Castling on the e-file with a promoted rook, an idea immortalized by Tim Krabbe and Max Pam, is no longer legal since FIDE amended the wording to state that castling is an actionn on the first/eigth rank. This new wording seemingly did away with castling with a promoted rook, but did it really? Let me explain in yet another rules lawyering question.
Imagine that the below position occurs in a tournament and White promotes.
[FEN "8/4k2P/8/8/8/8/8/R3K3 w - - 0 1"] 1. h8=R
Ater Black moves, White castles kingside using the rook! Naturally, Black pulls in the arbiter. Ignoring the preamble in the FIDE laws, White defends themsevles using the current laws of castling in the 2018 rules, step by meticulous step.
- "3.8.2 by ‘castling’. This is a move of the king and either rook of the same colour along the player’s first rank, counting as a single move of the king"
Check-White castled on their first rank on a board with two rooks capable of castling.
- "and executed as follows: the king is transferred from its original square two squares towards the rook on its original square, then that rook is transferred to the square the king has just crossed."
Check-The king moves two spaces along the first rank towards the rook on its original square, and the rook goes onto the square the king just passed over.
"18.104.22.168 The right to castle has been lost: 22.214.171.124.1 if the king has already moved, or 126.96.36.199.2 with a rook that has already moved."
Some will argue that the rook, having formly been a pawn, has already "moved," but since FIDE took the time to specify where castling may take place, we may presume that they agreed that the rook is unmoved for the purposes of nitpicking. The rook on a1 is also unmoved, so the stipulation of "either rook" is completed.
"188.8.131.52 Castling is prevented temporarily: 184.108.40.206.1 if the square on which the king stands, or the square which it must cross, or the square which it is to occupy, is attacked by one or more of the opponent's pieces, or 220.127.116.11.2 if there is any piece between the king and the rook with which castling is to be effected."
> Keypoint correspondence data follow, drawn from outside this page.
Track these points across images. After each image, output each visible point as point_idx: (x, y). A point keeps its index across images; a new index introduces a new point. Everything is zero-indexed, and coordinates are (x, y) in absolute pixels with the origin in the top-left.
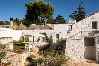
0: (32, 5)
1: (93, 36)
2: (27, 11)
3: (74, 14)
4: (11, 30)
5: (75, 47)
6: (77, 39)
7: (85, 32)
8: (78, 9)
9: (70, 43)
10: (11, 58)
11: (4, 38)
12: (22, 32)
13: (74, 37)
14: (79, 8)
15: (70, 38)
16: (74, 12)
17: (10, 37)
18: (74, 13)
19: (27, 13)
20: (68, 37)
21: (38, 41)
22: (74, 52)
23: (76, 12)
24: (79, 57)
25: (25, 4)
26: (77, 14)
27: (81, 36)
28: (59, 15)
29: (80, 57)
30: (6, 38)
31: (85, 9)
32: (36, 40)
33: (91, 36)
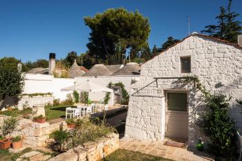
0: (99, 20)
1: (180, 88)
2: (91, 35)
3: (208, 31)
4: (50, 79)
5: (145, 112)
6: (149, 95)
7: (166, 80)
8: (218, 20)
9: (135, 103)
10: (25, 130)
11: (36, 95)
12: (75, 83)
13: (143, 91)
14: (221, 17)
15: (137, 94)
16: (207, 27)
17: (49, 94)
18: (207, 29)
19: (90, 39)
20: (132, 90)
21: (106, 101)
22: (143, 123)
23: (213, 27)
24: (152, 134)
25: (86, 20)
26: (217, 31)
27: (157, 88)
28: (170, 38)
29: (155, 134)
30: (41, 94)
31: (238, 17)
32: (103, 100)
33: (178, 90)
Check-No pieces block the paths of either the king or the rook, and nor will the king moves out, through, or into check.
As far as I can tell, all conditions for castling are in the green, allowing for castling with a promoted rook along a player's first rank. As far as my research goes, this idea goes back to at least 1918, so it seems weird that this loophole hasn't been fixed yet. Then again, it is a really obscure idea
Is there any glaring flaw in this rules lawyer case, or is it solid until FIDE fixes it? An obvious fix would be make so that the wording reads "This is a move of the king and either starting rook of the same colour," since it is simple and unambiguous.
As commenters have rightfully pointed out, I was vauge as to what my interpertation of the rules were. The point I meant to make was that it is possbile to interpert 3.8.2 as meaning that castling is a move of the king, and not the king and rook, on a player's first rank. The definition of "towards" is loose, as @Annatar pointed out below @Brian Tower's answer. Do note that the arguement is not meant to be strong, but rather merely exist.
I suppose what is comes down to is that the way 3.8.2 is written can be argued to have a syntactic ambiguity. 3.8.2 can mean either "This is a move of the king, and either rook of the same colour, along the player’s first rank," or "This is a move of the king and either rook of the same colour along the player’s first rank." The first interperation combined with the loose meaning "towards" are what culminate in the weak and absurd, but amusing, arguement that castling can be done on a player's first rank with a promoted rank.
The idea of this rule lawyering question is not to exploit any possible loopholes, but to point out a potential ambiguity in the rules to plug it before it gets abused. If there is no loophole, the idea is also to hopefully point out, in a clear manner, what exactly refutes it.